Relative calm returned to some streets in Sudan on Sunday as a shaky ceasefire helped scale back a conflict that has left hundreds dead in the past two weeks.
Police have been deployed to maintain order in Khartoum and Omdurman, eyewitnesses reported, although there are continued reports of looting and sporadic gunfire, according to a dpa journalist in Khartoum.
Clashes continued over the weekend despite the calling of a 72-hour ceasefire on Thursday, with both sides accusing the other of violating the agreement.
Both Sudan’s armed forces and the Rapid Support Forces (RSF) paramilitary group said they would extend a “humanitarian truce” for another 72 hours from midnight (2200 GMT).
The RSF group’s spokesman said it was responding to international and local calls “to open humanitarian corridors” and allow civilians to “reach safe areas.”
The armed forces said the extended ceasefire was “based on the efforts of [an] American-Saudi mediation request.”
According to the World Health Organisation, the latest numbers of casualties reported by the Sudanese Ministry of Health were 528 dead and 4,620 injured since fighting broke out on April 15, although the real toll is believed to be much higher.
The humanitarian situation in Sudan was “reaching breaking point,” the UN’s emergency relief coordinator Martin Griffiths said in a statement.
Goods essential for people’s survival were becoming scarce in the hardest-hit urban centers, especially Khartoum, and families were struggling to access water, food, fuel, medical care, and other critical commodities, Griffiths said.
The United Nations and its partners were “doing our best to reboot the humanitarian response” in the country, he said.
“Massive looting of the offices and warehouses of humanitarian organizations has depleted most of our supplies.
“We are exploring urgent ways to bring in and distribute additional supplies.”

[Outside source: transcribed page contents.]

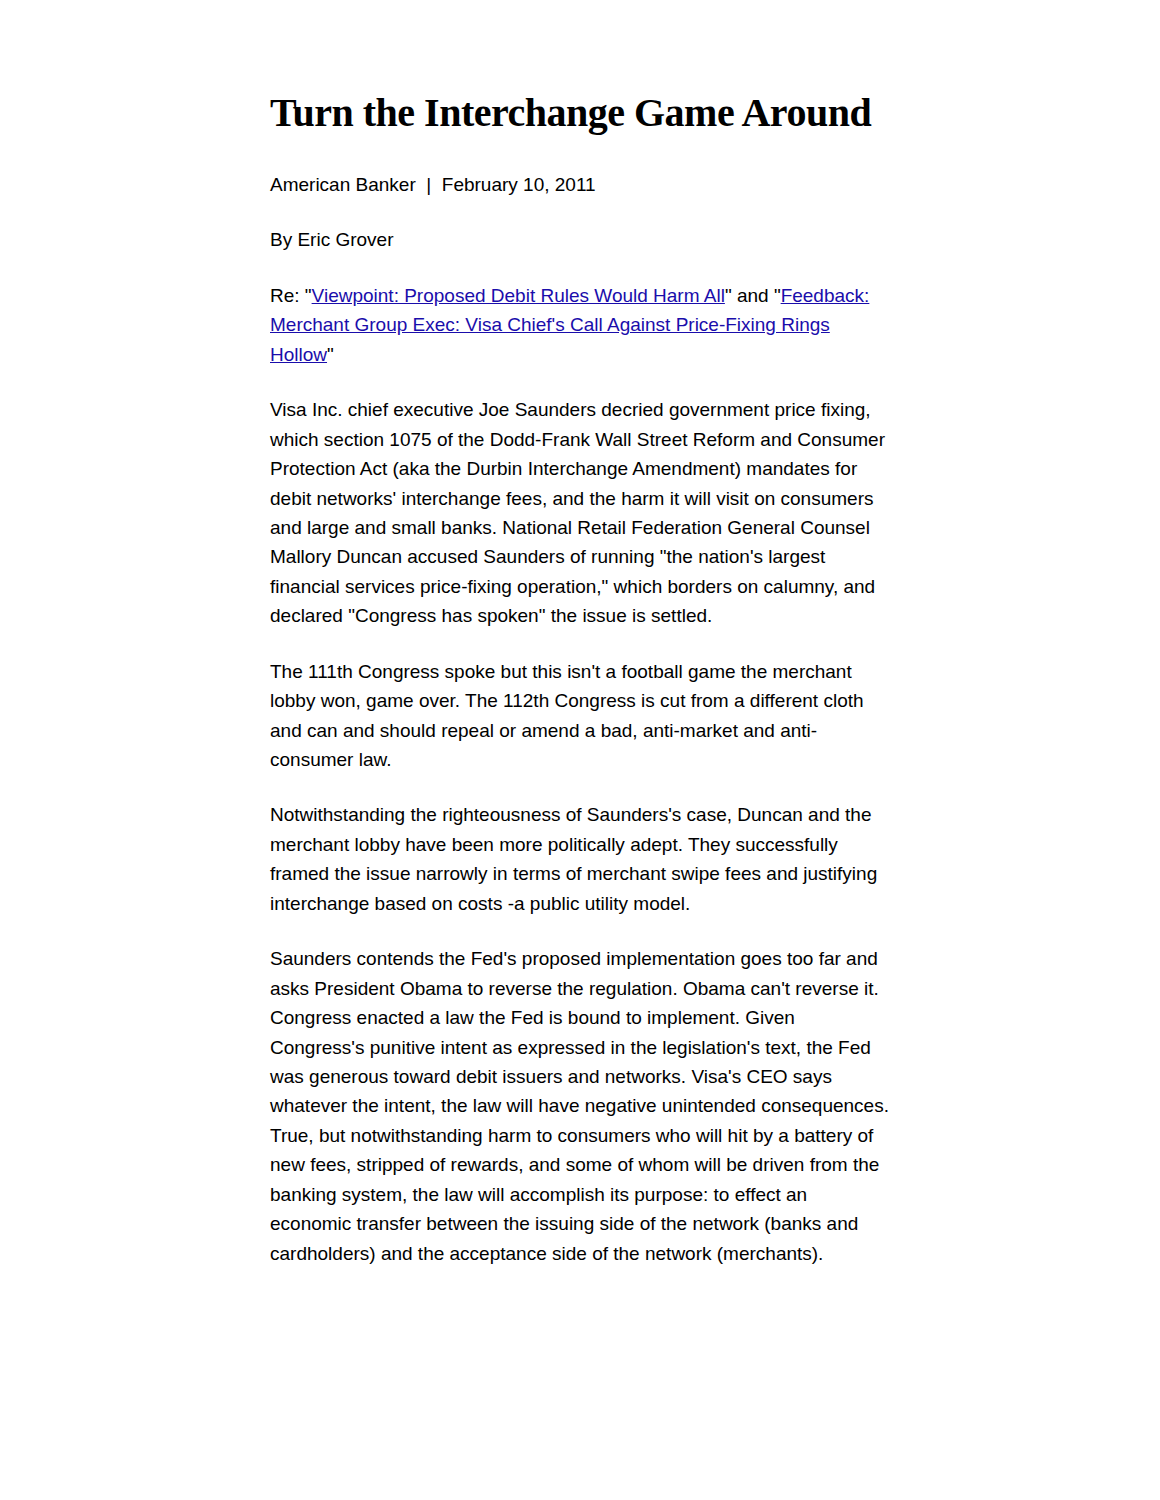Turn the Interchange Game Around
American Banker | February 10, 2011
By Eric Grover
Re: "Viewpoint: Proposed Debit Rules Would Harm All" and "Feedback: Merchant Group Exec: Visa Chief's Call Against Price-Fixing Rings Hollow"
Visa Inc. chief executive Joe Saunders decried government price fixing, which section 1075 of the Dodd-Frank Wall Street Reform and Consumer Protection Act (aka the Durbin Interchange Amendment) mandates for debit networks' interchange fees, and the harm it will visit on consumers and large and small banks. National Retail Federation General Counsel Mallory Duncan accused Saunders of running "the nation's largest financial services price-fixing operation," which borders on calumny, and declared "Congress has spoken" the issue is settled.
The 111th Congress spoke but this isn't a football game the merchant lobby won, game over. The 112th Congress is cut from a different cloth and can and should repeal or amend a bad, anti-market and anti-consumer law.
Notwithstanding the righteousness of Saunders's case, Duncan and the merchant lobby have been more politically adept. They successfully framed the issue narrowly in terms of merchant swipe fees and justifying interchange based on costs -a public utility model.
Saunders contends the Fed's proposed implementation goes too far and asks President Obama to reverse the regulation. Obama can't reverse it. Congress enacted a law the Fed is bound to implement. Given Congress's punitive intent as expressed in the legislation's text, the Fed was generous toward debit issuers and networks. Visa's CEO says whatever the intent, the law will have negative unintended consequences. True, but notwithstanding harm to consumers who will hit by a battery of new fees, stripped of rewards, and some of whom will be driven from the banking system, the law will accomplish its purpose: to effect an economic transfer between the issuing side of the network (banks and cardholders) and the acceptance side of the network (merchants).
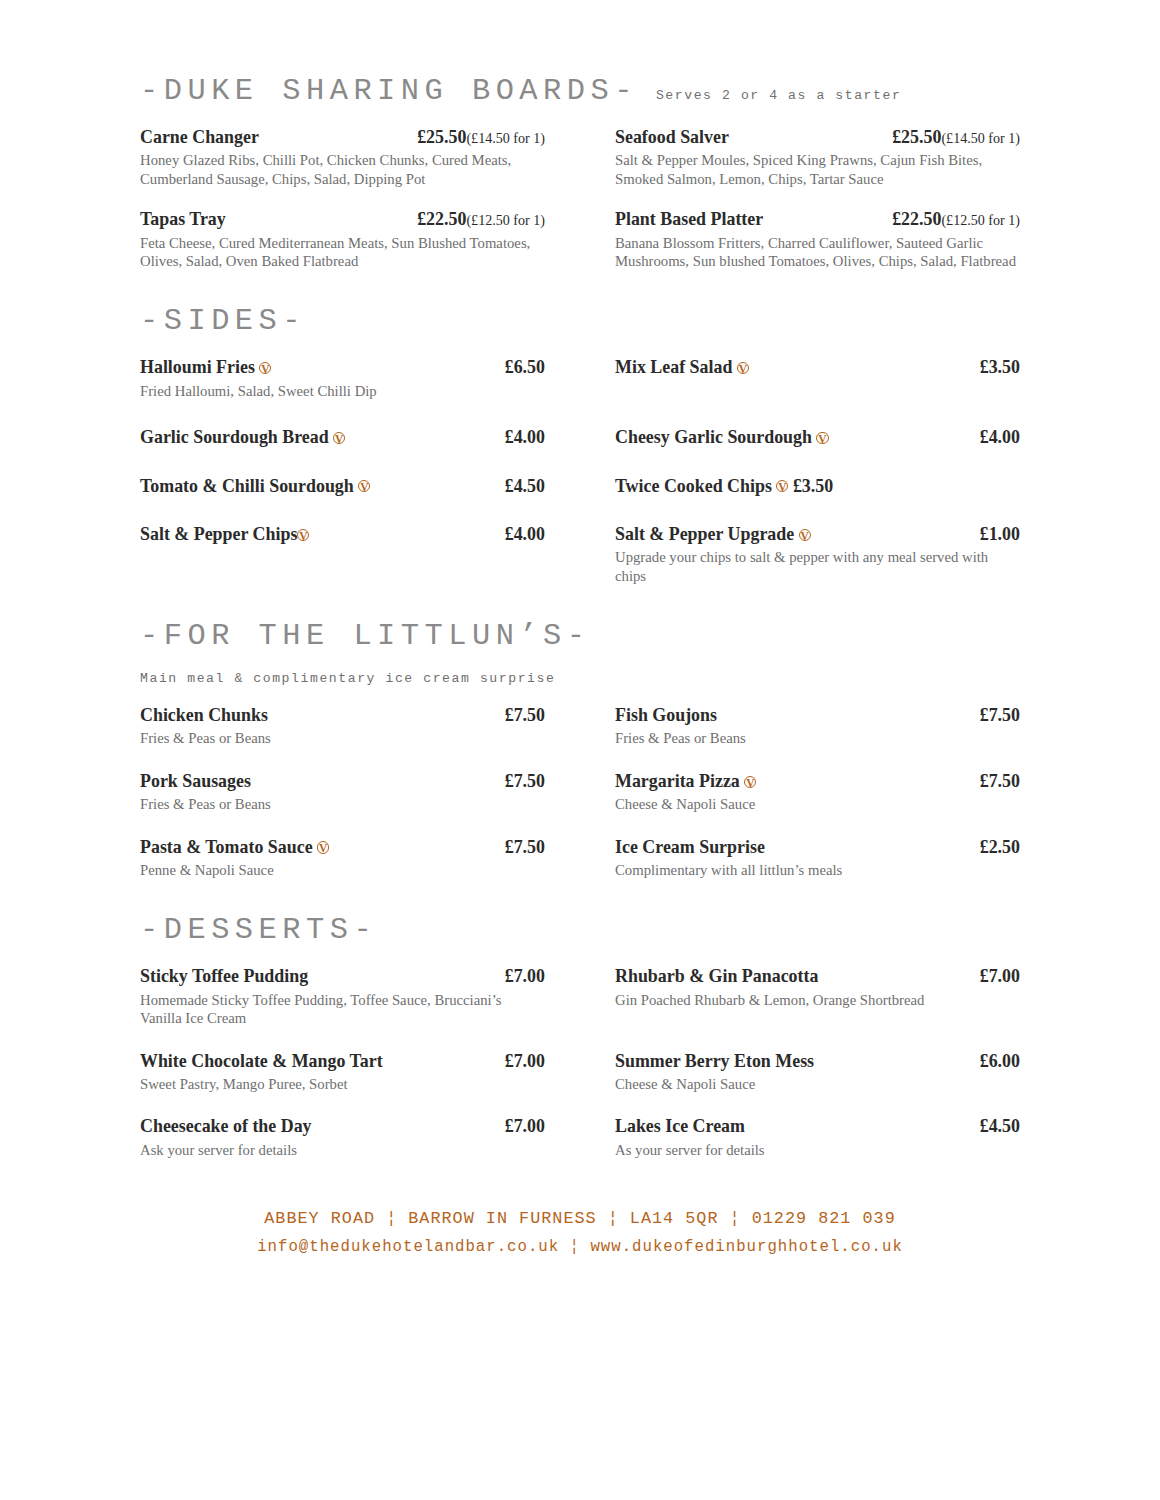-DUKE SHARING BOARDS- Serves 2 or 4 as a starter
Carne Changer £25.50(£14.50 for 1)
Honey Glazed Ribs, Chilli Pot, Chicken Chunks, Cured Meats, Cumberland Sausage, Chips, Salad, Dipping Pot
Seafood Salver £25.50(£14.50 for 1)
Salt & Pepper Moules, Spiced King Prawns, Cajun Fish Bites, Smoked Salmon, Lemon, Chips, Tartar Sauce
Tapas Tray £22.50(£12.50 for 1)
Feta Cheese, Cured Mediterranean Meats, Sun Blushed Tomatoes, Olives, Salad, Oven Baked Flatbread
Plant Based Platter £22.50(£12.50 for 1)
Banana Blossom Fritters, Charred Cauliflower, Sauteed Garlic Mushrooms, Sun blushed Tomatoes, Olives, Chips, Salad, Flatbread
-SIDES-
Halloumi Fries V £6.50
Fried Halloumi, Salad, Sweet Chilli Dip
Mix Leaf Salad V £3.50
Garlic Sourdough Bread V £4.00
Cheesy Garlic Sourdough V £4.00
Tomato & Chilli Sourdough V £4.50
Twice Cooked Chips V £3.50
Salt & Pepper ChipsV £4.00
Salt & Pepper Upgrade V £1.00
Upgrade your chips to salt & pepper with any meal served with chips
-FOR THE LITTLUN’S- Main meal & complimentary ice cream surprise
Chicken Chunks £7.50
Fries & Peas or Beans
Fish Goujons £7.50
Fries & Peas or Beans
Pork Sausages £7.50
Fries & Peas or Beans
Margarita Pizza V £7.50
Cheese & Napoli Sauce
Pasta & Tomato Sauce V £7.50
Penne & Napoli Sauce
Ice Cream Surprise £2.50
Complimentary with all littlun’s meals
-DESSERTS-
Sticky Toffee Pudding £7.00
Homemade Sticky Toffee Pudding, Toffee Sauce, Brucciani’s Vanilla Ice Cream
Rhubarb & Gin Panacotta £7.00
Gin Poached Rhubarb & Lemon, Orange Shortbread
White Chocolate & Mango Tart £7.00
Sweet Pastry, Mango Puree, Sorbet
Summer Berry Eton Mess £6.00
Cheese & Napoli Sauce
Cheesecake of the Day £7.00
Ask your server for details
Lakes Ice Cream £4.50
As your server for details
ABBEY ROAD ¦ BARROW IN FURNESS ¦ LA14 5QR ¦ 01229 821 039
info@thedukehotelandbar.co.uk ¦ www.dukeofedinburghhotel.co.uk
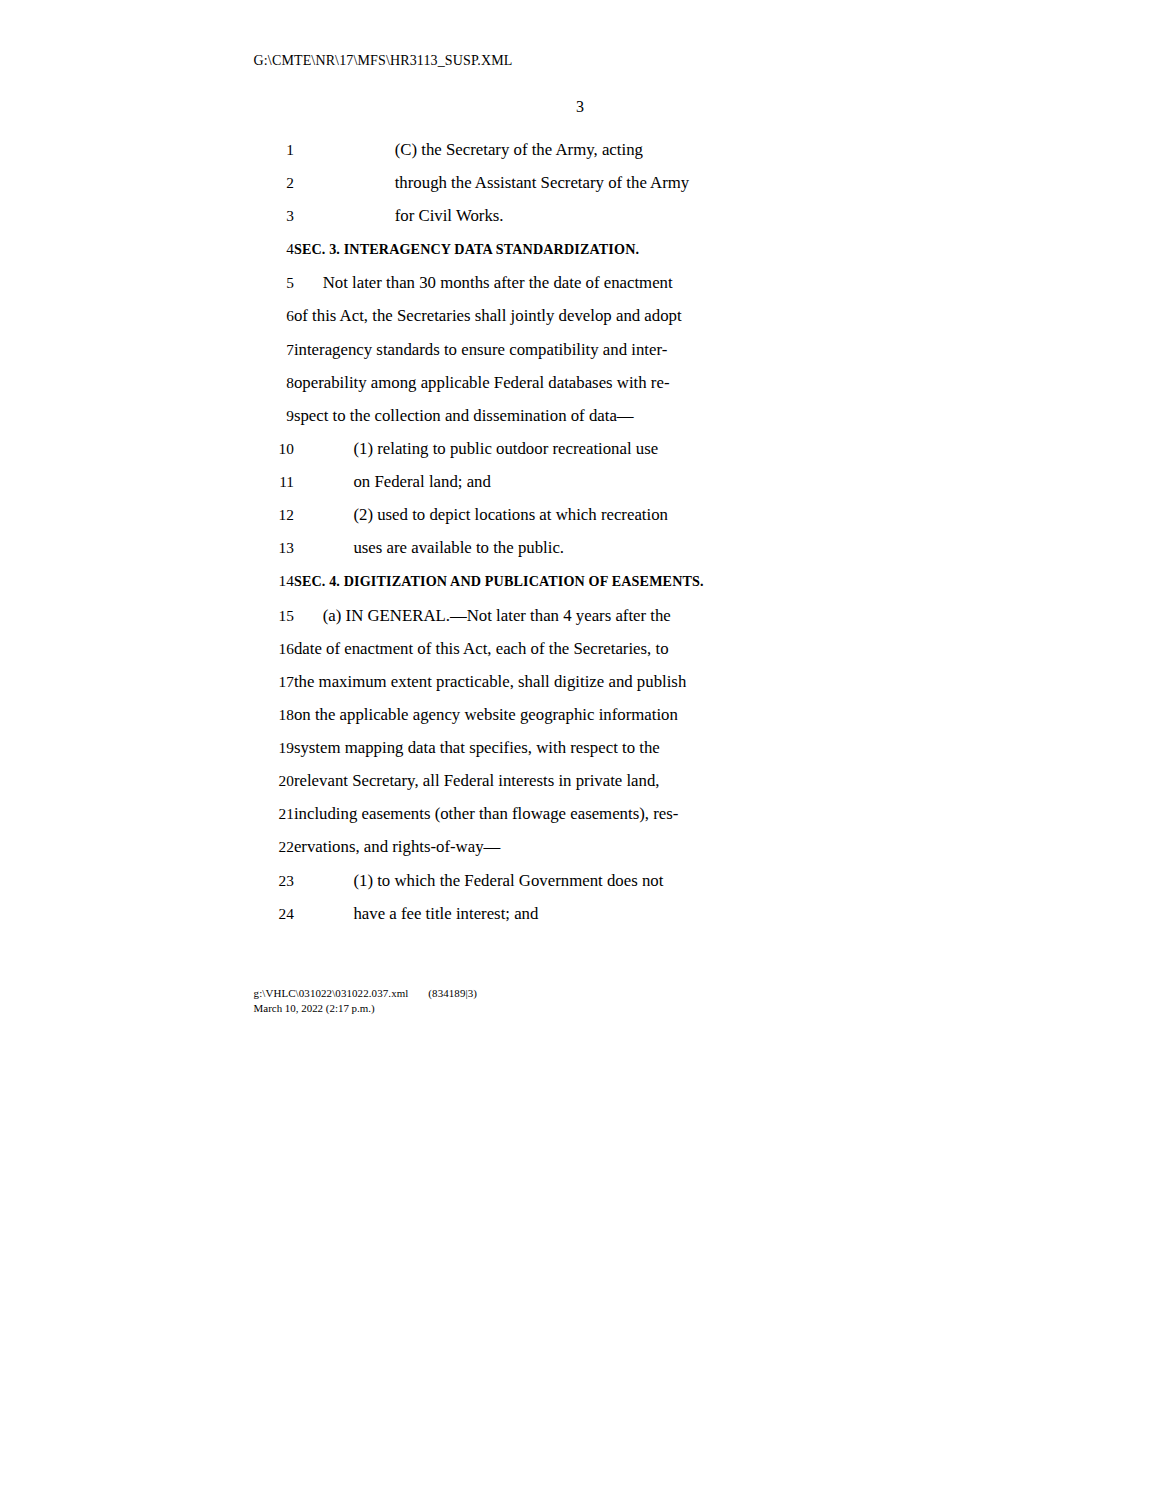G:\CMTE\NR\17\MFS\HR3113_SUSP.XML
3
| 1 | (C) the Secretary of the Army, acting |
| 2 | through the Assistant Secretary of the Army |
| 3 | for Civil Works. |
| 4 | SEC. 3. INTERAGENCY DATA STANDARDIZATION. |
| 5 | Not later than 30 months after the date of enactment |
| 6 | of this Act, the Secretaries shall jointly develop and adopt |
| 7 | interagency standards to ensure compatibility and inter- |
| 8 | operability among applicable Federal databases with re- |
| 9 | spect to the collection and dissemination of data— |
| 10 | (1) relating to public outdoor recreational use |
| 11 | on Federal land; and |
| 12 | (2) used to depict locations at which recreation |
| 13 | uses are available to the public. |
| 14 | SEC. 4. DIGITIZATION AND PUBLICATION OF EASEMENTS. |
| 15 | (a) I N G ENERAL .—Not later than 4 years after the |
| 16 | date of enactment of this Act, each of the Secretaries, to |
| 17 | the maximum extent practicable, shall digitize and publish |
| 18 | on the applicable agency website geographic information |
| 19 | system mapping data that specifies, with respect to the |
| 20 | relevant Secretary, all Federal interests in private land, |
| 21 | including easements (other than flowage easements), res- |
| 22 | ervations, and rights-of-way— |
| 23 | (1) to which the Federal Government does not |
| 24 | have a fee title interest; and |
g:\VHLC\031022\031022.037.xml (834189|3)
March 10, 2022 (2:17 p.m.)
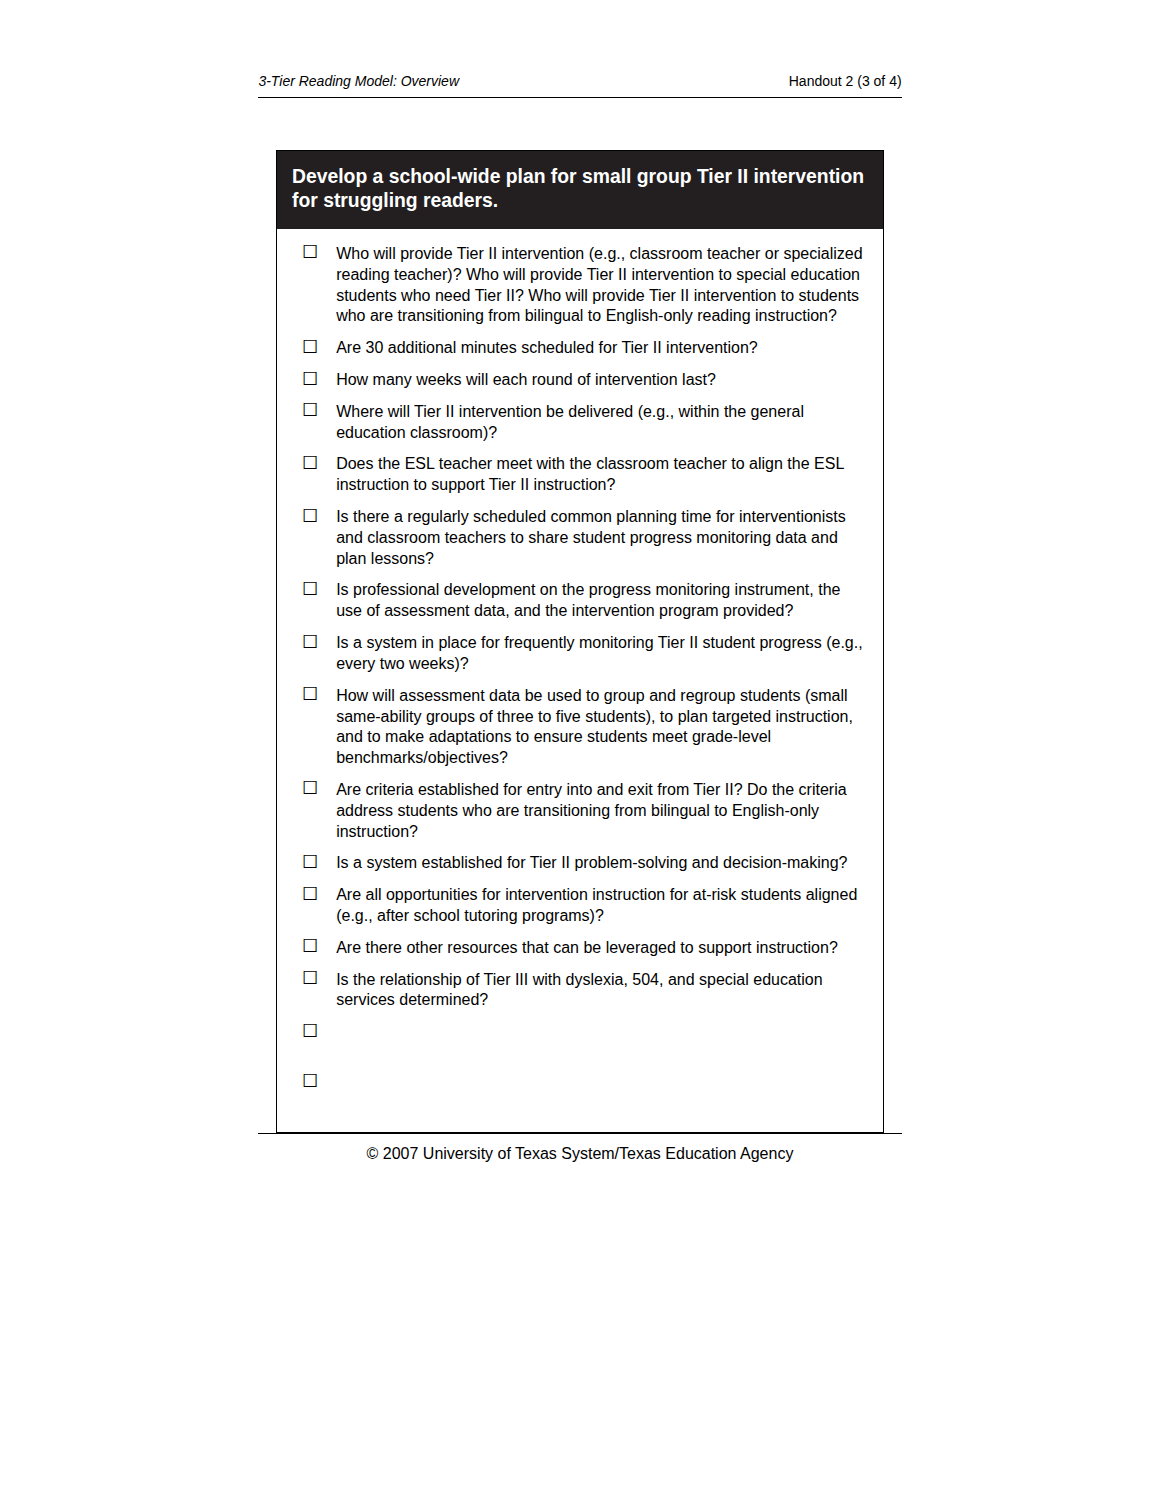3-Tier Reading Model: Overview
Handout 2 (3 of 4)
Develop a school-wide plan for small group Tier II intervention for struggling readers.
Who will provide Tier II intervention (e.g., classroom teacher or specialized reading teacher)? Who will provide Tier II intervention to special education students who need Tier II? Who will provide Tier II intervention to students who are transitioning from bilingual to English-only reading instruction?
Are 30 additional minutes scheduled for Tier II intervention?
How many weeks will each round of intervention last?
Where will Tier II intervention be delivered (e.g., within the general education classroom)?
Does the ESL teacher meet with the classroom teacher to align the ESL instruction to support Tier II instruction?
Is there a regularly scheduled common planning time for interventionists and classroom teachers to share student progress monitoring data and plan lessons?
Is professional development on the progress monitoring instrument, the use of assessment data, and the intervention program provided?
Is a system in place for frequently monitoring Tier II student progress (e.g., every two weeks)?
How will assessment data be used to group and regroup students (small same-ability groups of three to five students), to plan targeted instruction, and to make adaptations to ensure students meet grade-level benchmarks/objectives?
Are criteria established for entry into and exit from Tier II? Do the criteria address students who are transitioning from bilingual to English-only instruction?
Is a system established for Tier II problem-solving and decision-making?
Are all opportunities for intervention instruction for at-risk students aligned (e.g., after school tutoring programs)?
Are there other resources that can be leveraged to support instruction?
Is the relationship of Tier III with dyslexia, 504, and special education services determined?
© 2007 University of Texas System/Texas Education Agency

A shipment with five containers of intravenous fluids and other emergency supplies were docked in Port Sudan, awaiting clearance by authorities, he said.
“The scale and speed of what is unfolding in Sudan is unprecedented. We are extremely concerned by the immediate as well as long-term impact on all people in Sudan and the broader region.”
The International Committee of the Red Cross said on Sunday it had sent a plane of medical supplies to Port Sudan and a second plane with emergency personnel would follow.
Sudan’s de facto president Abdel Fattah al-Burhan has been locked in conflict with his deputy Mohammed Hamdan Daglo with the help of the country’s military since April 15.
Daglo is the leader of the influential RSF.
The two generals took over the leadership of the country of about 46 million through two military coups in 2019 and 2021.
Thousands of people are still fleeing the country, state workers have been given indefinite leave and governments from across the world have launched evacuation missions to airlift their citizens to safety.
British officials, after officially ending their Sudanese evacuation mission, announced another flight to take people from the conflict-hit country on Monday after flying out 2,122 people.
Dutch officials meanwhile said they had completed their evacuation of at least 160 Dutch nationals from the country on Saturday evening, while Irish officials said they have now transported a total of 209 citizens out of Sudan.
The UN World Food Programme (WFP) has warned that the ongoing violence could plunge the entire region of East Africa into a humanitarian crisis.
“A third of the country’s population was starving even before the fighting broke out, now there is a shortage of everything and food prices are skyrocketing,” Martin Frick, the director of the WFP in Germany, told dpa.
Similar price increases are also occurring in neighboring Chad and South Sudan.
Both countries have taken in thousands of refugees since the fighting began in Sudan two weeks ago.
“In South Sudan, which is facing flooding in some areas and droughts in others due to the climate crisis, food prices have risen by 28 percent in a very short time,” said Frick.
To make matters worse, six failed rainy seasons have resulted in record-high pressure on food supplies in the Horn of Africa.